TEXTAUSZUG >>
══════════
Palitzsch' Interesse an diesem Werk dürfte groß gewesen sein, sollte er davon Kenntnis erhalten haben. Möglich wäre es immerhin gewesen, zeugte doch seine umfangreiche Bibliothek wissenschaftlicher Bücher von großem Wissensdrang. Wenn aber nicht, dann wäre ihm die bedeutendste Theorie über die Entstehung des Sonnensystems und der anderen Himmelskörper seiner Zeit entgangen.
Was ist an Kants Schrift so außerordentlich?
Anknüpfend an R. Descartes (1596-1650) Wirbeltheorie und an 1750 veröffentlichte Gedanken über den Bau des Alls und die Milchstraße von Th. Wright, erarbeitete Kant unter Anwendung der
Gravitationstheorie I. Newtons (1643-1727) eine Theorie über die Entwicklung der Himmelskörper, welche die bis dahin im wesentlichen unangetastet gebliebenen Auffassungen von der Unveränderlichkeit der
Himmelssphären überwand. Kant widersprach damit dem religiösen Dogma seiner Zeit, wonach der Zustand des Universums seit seiner göttlichen Erschaffung unverändert und unveränderlich sei, obwohl die Entdeckungen von Novae 1572 und 1604 und Berechnungen der Bahn des Kometen von 1577 längst erste Zweifel hatten aufkommen lassen.
Kant entwickelte den Gedanken, daß sich das Sonnensystem aus einer rotierenden Nebelmasse, die aus kleinsten im Raume verteilten Materieteilchen bestand, zu seiner uns bekannten Gestalt herausgebildet habe. Die Sonne, die Planeten mit ihren Monden, die Kometen, die Fixsterne, die Milchstraße und andere ferne Sternsysteme von der Art der Milchstraße seien aus einem chaotischen Urnebel entstanden.
══════════
LERNMATERIAL >>
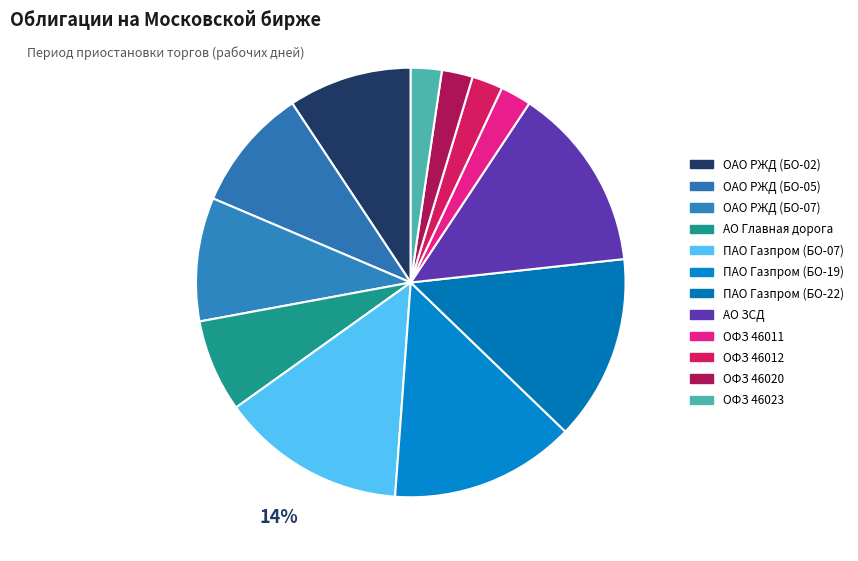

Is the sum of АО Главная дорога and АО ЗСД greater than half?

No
══════════
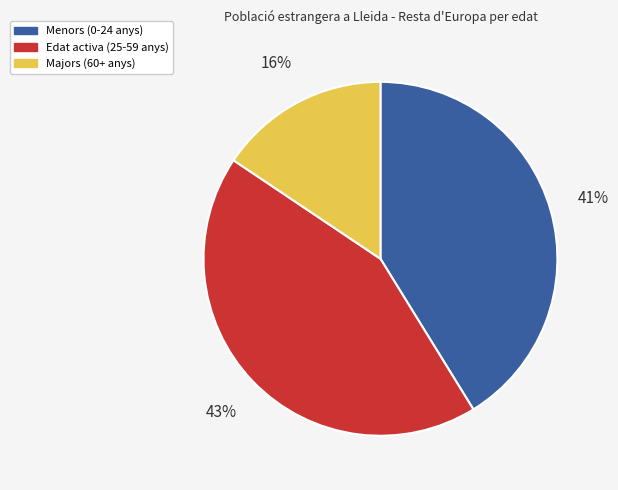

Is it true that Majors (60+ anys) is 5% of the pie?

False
══════════
ARBEITSAUFTRÄGE >>
(1) Beantworte diese Fragen zum Textauszug:
(a) An wessen Wirbeltheorie knüpfte Kant an?
(b) In welchen Jahren wurden die genannten Novae entdeckt?
(c) Woraus bestand die rotierende Nebelmasse, aus der sich das Sonnensystem nach Kant herausgebildet habe?
(2) Schreibe den Textauszug zwischen „Palitzsch' Interesse an“ und „Schrift so außerordentlich?“, beide eingeschlossen, wortgetreu ab.

ANTWORTEN JE AUFGABE >>
(1)
(a) An die Wirbeltheorie von R. Descartes.
(b) 1572 und 1604.
(c) Aus kleinsten im Raume verteilten Materieteilchen.

(2)
Palitzsch' Interesse an diesem Werk dürfte groß gewesen sein, sollte er davon Kenntnis erhalten haben. Möglich wäre es immerhin gewesen, zeugte doch seine umfangreiche Bibliothek wissenschaftlicher Bücher von großem Wissensdrang. Wenn aber nicht, dann wäre ihm die bedeutendste Theorie über die Entstehung des Sonnensystems und der anderen Himmelskörper seiner Zeit entgangen.
Was ist an Kants Schrift so außerordentlich?